The group of Joost Verhaagen received a grant from the KNAW-research fund (€250.000) for their research into non-invasive adeno-associated vector technology. For this project, the Verhaagen group will establish a collaborative national network, coordinated by the NIN.
The aim of the project is to generate and disseminate non-invasive adeno-associated viral vectors (AAVs), with cell selective gene targeting properties for application in a range of biomedical projects. To achieve this, the Verhaagen group will team-up with research groups at University Medical Centers/Dutch universities, Sanquin, and two other KNAW-institutes to design, create and apply non-invasive AAV vector(s) for their specific applications.
Adeno-associated viral vectors (AAVs) are powerful tools for gene delivery to the brain, spinal cord and other organs. AAVs enable gene overexpression, gene editing, neural circuit modification by chemo and optogenetics, and assessment of neuronal activity. The remarkable progress that has been made in the field of gene therapy for a number of inherited and acquired diseases is due to the efficiency and safety of the AAV-vector platform. Most applications of AAV rely, however, on invasive surgical injection of the vector into the tissue of interest. Injection of AAVs only result in expression of the gene of interest in small groups of cells near the injection needle. Invasive surgical injection also can lead to bleeding, tissue damage and gliosis.

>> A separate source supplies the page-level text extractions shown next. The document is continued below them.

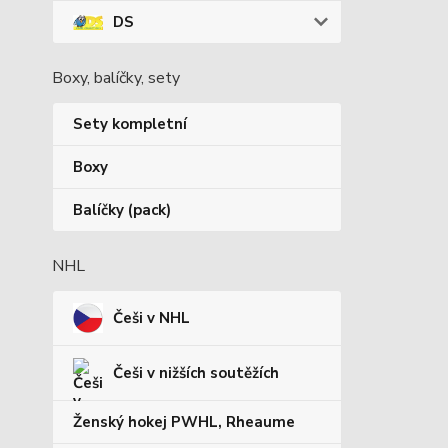
DS
Boxy, balíčky, sety
Sety kompletní
Boxy
Balíčky (pack)
NHL
Češi v NHL
Češi v nižších soutěžích
Ženský hokej PWHL, Rheaume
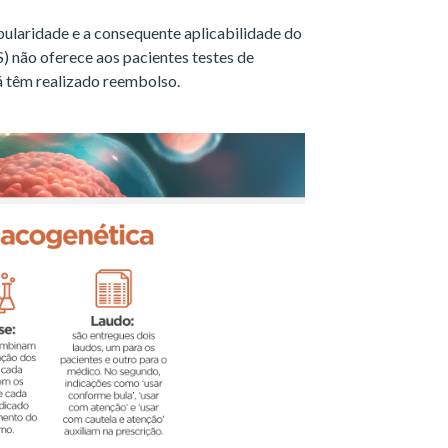
opularidade e a consequente aplicabilidade do
) não oferece aos pacientes testes de
á têm realizado reembolso.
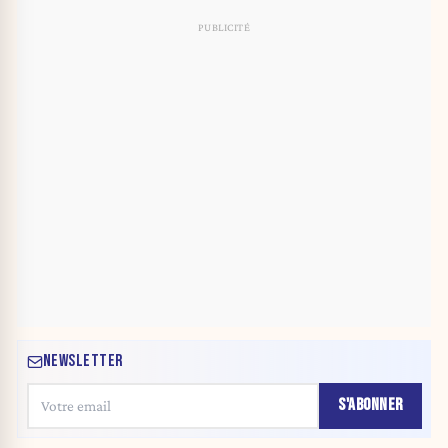
NEWSLETTER
S'ABONNER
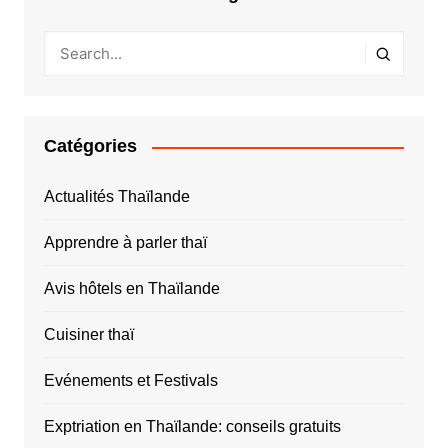
Catégories
Actualités Thaïlande
Apprendre à parler thaï
Avis hôtels en Thaïlande
Cuisiner thaï
Evénements et Festivals
Exptriation en Thaïlande: conseils gratuits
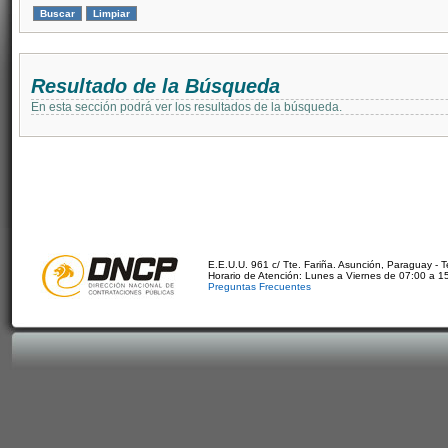
Resultado de la Búsqueda
En esta sección podrá ver los resultados de la búsqueda.
E.E.U.U. 961 c/ Tte. Fariña. Asunción, Paraguay - 
Horario de Atención: Lunes a Viernes de 07:00 a 1
Preguntas Frecuentes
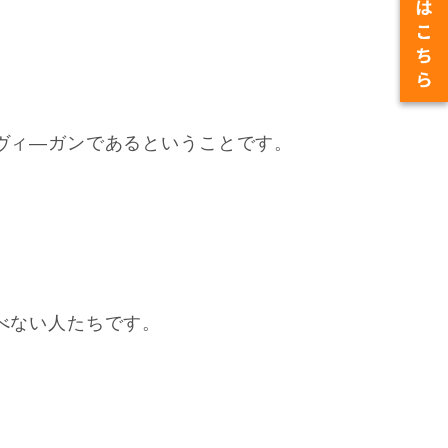
ヴィ―ガンであるということです。
。
べない人たちです。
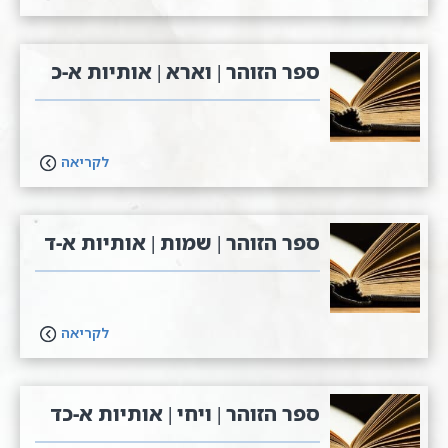
ספר הזוהר | וארא | אותיות א-כ
לקריאה
ספר הזוהר | שמות | אותיות א-ד
לקריאה
ספר הזוהר | ויחי | אותיות א-כד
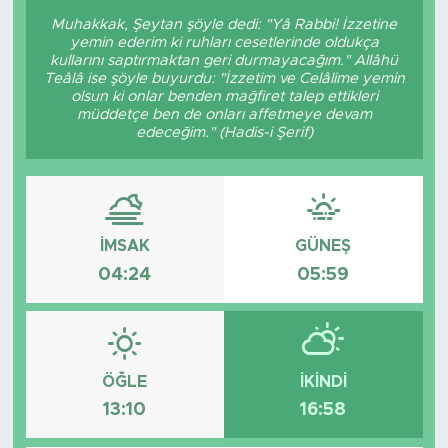
Muhakkak, Şeytan şöyle dedi: "Yâ Rabbi! İzzetine
yemin ederim ki ruhları cesetlerinde oldukça
kullarını saptırmaktan geri durmayacağım." Allâhü
Teâlâ ise şöyle buyurdu: "İzzetim ve Celâlime yemin
olsun ki onlar benden mağfiret talep ettikleri
müddetçe ben de onları affetmeye devam
edeceğim." (Hadis-i Şerif)
İMSAK
GÜNEŞ
04:24
05:59
ÖĞLE
İKINDI
13:10
16:58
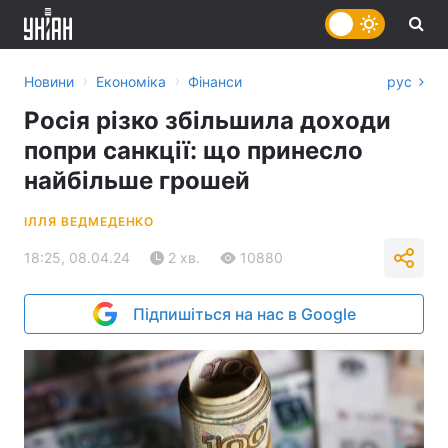
›
›
Новини
Економіка
Фінанси
рус
Росія різко збільшила доходи
попри санкції: що принесло
найбільше грошей
ІЛЛЯ ВЕДМЕДЕНКО
18:25, 08.04.24
2 хв.
10880
Підпишіться на нас в Google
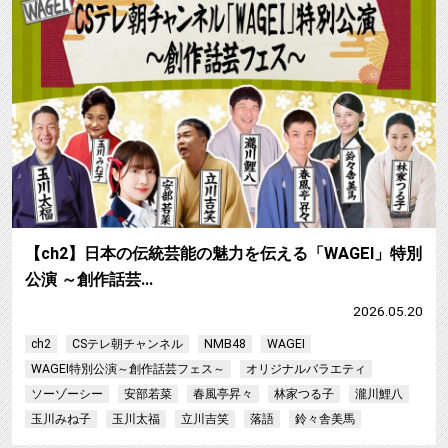
【ch2】日本の伝統芸能の魅力を伝える「WAGEI」特別
公演 ～創作話芸…
2026.05.20
ch2
CSテレ朝チャンネル
NMB48
WAGEI
WAGEI特別公演～創作話芸フェス～
オリジナルバラエティ
ソーゾーシー
安部若菜
春風亭昇々
林家つる子
瀧川鯉八
玉川みね子
玉川太福
立川吉笑
落語
鈴々舎美馬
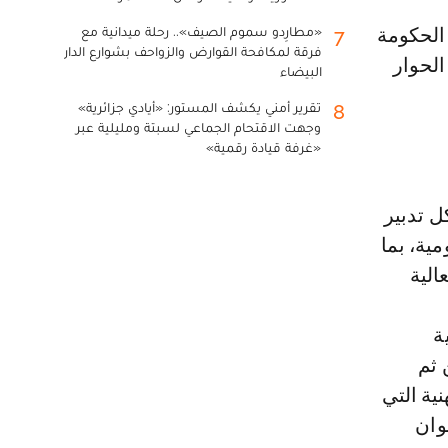
«مطارِدو سموم الصيف».. رحلة ميدانية مع
7
فرقة لمكافحة القوارض والزواحف بشوارع الدار
الحوار
البيضاء
تقرير أمني يكشف المستور: «أيادي جزائرية»
8
وجهت الاقتحام الجماعي لسبتة ومليلية عبر
«غرفة قيادة رقمية»
ل تدبير
ية، بما
الية
ة
 ثم
ية التي
وان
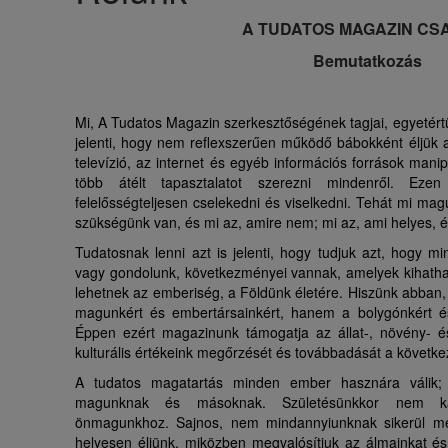
s
A TUDATOS MAGAZIN CS
a
Bemutatkozás
Mi, A Tudatos Magazin szerkesztőségének tagjai, egyetért
jelenti, hogy nem reflexszerűen működő bábokként éljük a
televízió, az internet és egyéb információs források man
több átélt tapasztalatot szerezni mindenről. Ezen
felelősségteljesen cselekedni és viselkedni. Tehát mi mag
szükségünk van, és mi az, amire nem; mi az, ami helyes, 
Tudatosnak lenni azt is jelenti, hogy tudjuk azt, hogy 
vagy gondolunk, következményei vannak, amelyek kihatha
lehetnek az emberiség, a Földünk életére. Hiszünk abban
magunkért és embertársainkért, hanem a bolygónkért é
Éppen ezért magazinunk támogatja az állat-, növény- é
kulturális értékeink megőrzését és továbbadását a követk
A tudatos magatartás minden ember hasznára válik; 
magunknak és másoknak. Születésünkkor nem kap
önmagunkhoz. Sajnos, nem mindannyiunknak sikerül me
helyesen éljünk, miközben megvalósítjuk az álmainkat és 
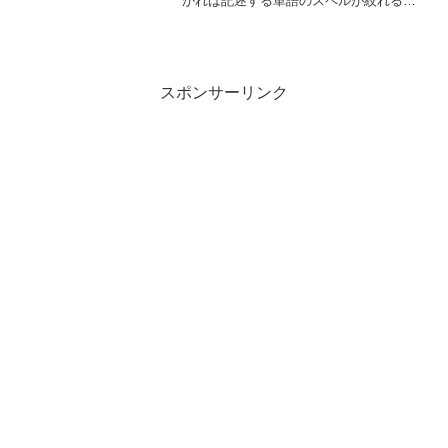
かれば記述する単語のスペルが絞れると
いうこと…だし。・「It is exactly ten
thirty right now.」ちょうど10時半です。
thirty......
スポンサーリンク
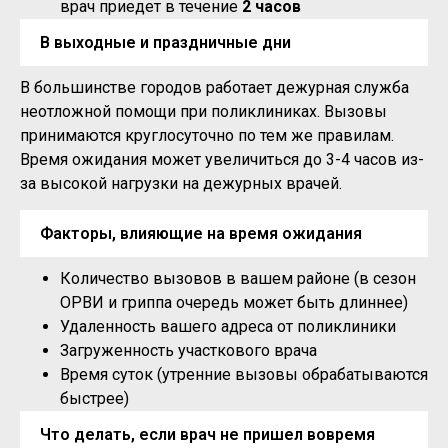
врач приедет в течение
2 часов
В выходные и праздничные дни
В большинстве городов работает дежурная служба
неотложной помощи при поликлиниках. Вызовы
принимаются круглосуточно по тем же правилам.
Время ожидания может увеличиться до 3-4 часов из-
за высокой нагрузки на дежурных врачей.
Факторы, влияющие на время ожидания
Количество вызовов в вашем районе (в сезон
ОРВИ и гриппа очередь может быть длиннее)
Удаленность вашего адреса от поликлиники
Загруженность участкового врача
Время суток (утренние вызовы обрабатываются
быстрее)
Что делать, если врач не пришел вовремя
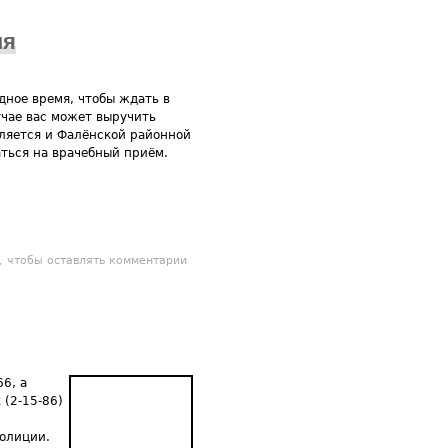
мя
ное время, чтобы ждать в
учае вас может выручить
вляется и Фалёнской районной
аться на врачебный приём.
ожет сэкономить ваше время
, чтобы оставлять комментарии
6, а
(2-15-86)
полиции.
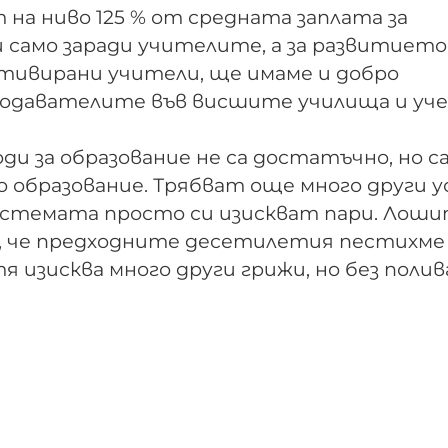
на ниво 125 % от средната заплата за
и само заради учителите, а за развитието
отивирани учители, ще имаме и добро
еподавателите във висшите училища и уч
ди за образование не са достатъчно, но с
 образование. Трябват още много други у
истемата просто си изискват пари. Лош
а, че предходните десетилетия пестихме
тя изисква много други грижи, но без поли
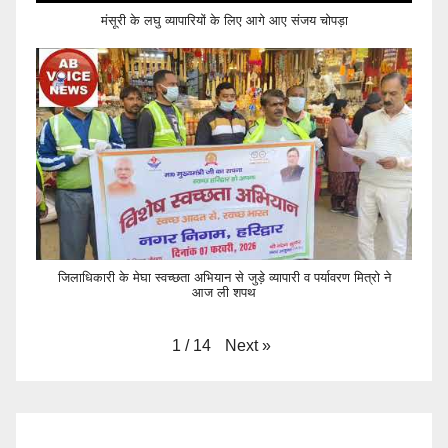
मंसूरी के लघु व्यापारियों के लिए आगे आए संजय चोपड़ा
जिलाधिकारी के मेघा स्वच्छता अभियान से जुड़े व्यापारी व पर्यावरण मित्रो ने
आज ली शपथ
Next
»
1
/
14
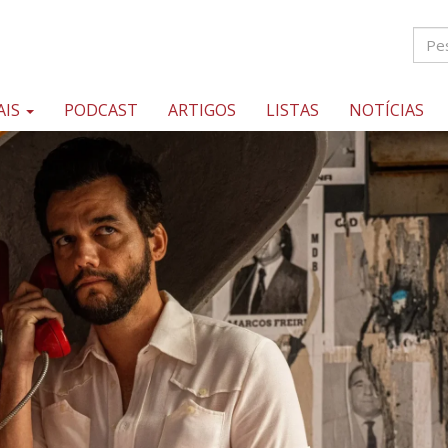
AIS
PODCAST
ARTIGOS
LISTAS
NOTÍCIAS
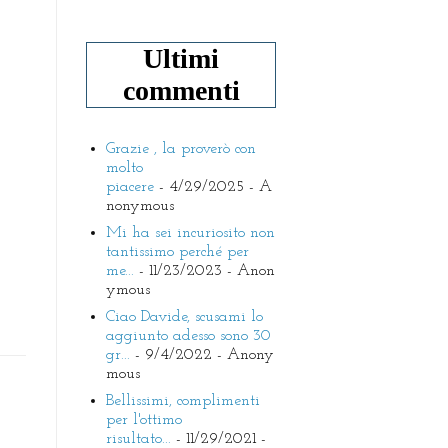
Ultimi
commenti
Grazie , la proverò con
molto
piacere
- 4/29/2025
- A
nonymous
Mi ha sei incuriosito non
tantissimo perché per
me...
- 11/23/2023
- Anon
ymous
Ciao Davide, scusami lo
aggiunto adesso sono 30
gr...
- 9/4/2022
- Anony
mous
Bellissimi, complimenti
per l'ottimo
risultato...
- 11/29/2021
-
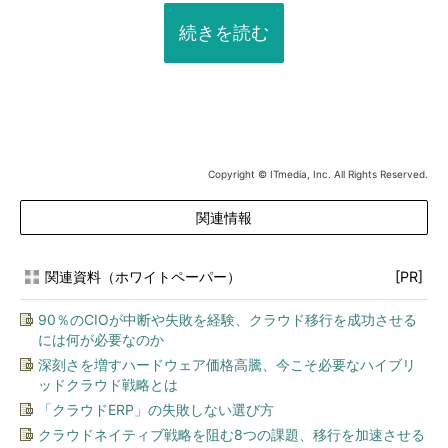
続きを読む
Copyright © ITmedia, Inc. All Rights Reserved.
関連情報
関連資料（ホワイトペーパー）
[PR]
90％のCIOが中断や失敗を経験、クラウド移行を成功させる
には何が必要なのか
深刻さを増すハードウェア価格高騰、今こそ必要なハイブリ
ッドクラウド戦略とは
「クラウドERP」の失敗しない選び方
クラウドネイティブ戦略を阻む8つの課題、移行を加速させる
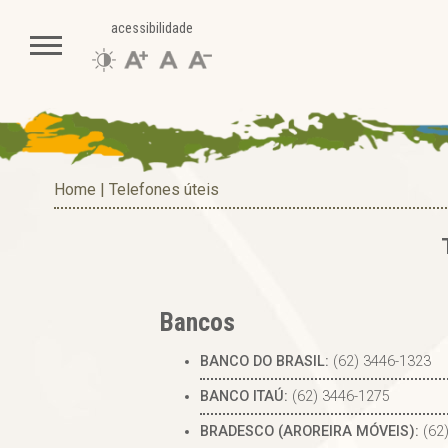
acessibilidade
Home
|
Telefones úteis
Bancos
BANCO DO BRASIL:
(62) 3446-1323
BANCO ITAÚ:
(62) 3446-1275
BRADESCO (AROREIRA MÓVEIS):
(62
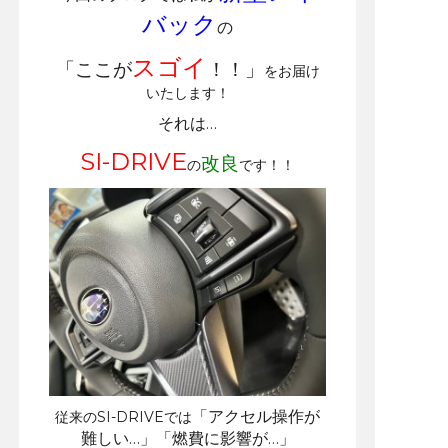
バック
の
スゴイ
「ここが
！！」
をお届け
いたします！
それは…
SI-DRIVE
改良
の
です！！
「アクセル操作が
従来のSI-DRIVEでは
難しい…」「燃費に影響が…」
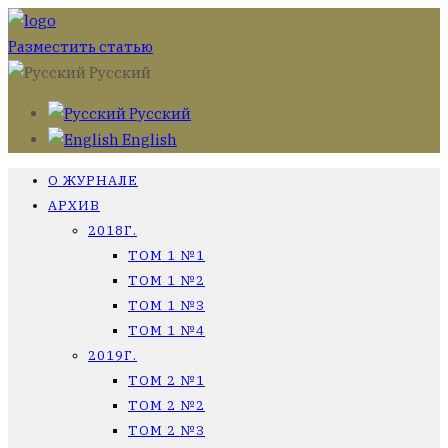
Разместить статью
Русский
Русский
English
О ЖУРНАЛЕ
АРХИВ
2018Г.
ТОМ 1 №1
ТОМ 1 №2
ТОМ 1 №3
ТОМ 1 №4
2019Г.
ТОМ 2 №1
ТОМ 2 №2
ТОМ 2 №3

The Verhaagen group has a long-standing record in generating and applying AAV vectors for gene delivery to the brain. Recently, two new AAV-variants became available that allow non-invasive gene delivery to the brain or to peripheral neurons. These non-invasive AAV-variants represent a significant advance over traditional AAV vectors and, from an animal experimental point of view, these new AAV-variants are an important refinement over AAV vectors that have to be delivered by invasive surgical injection.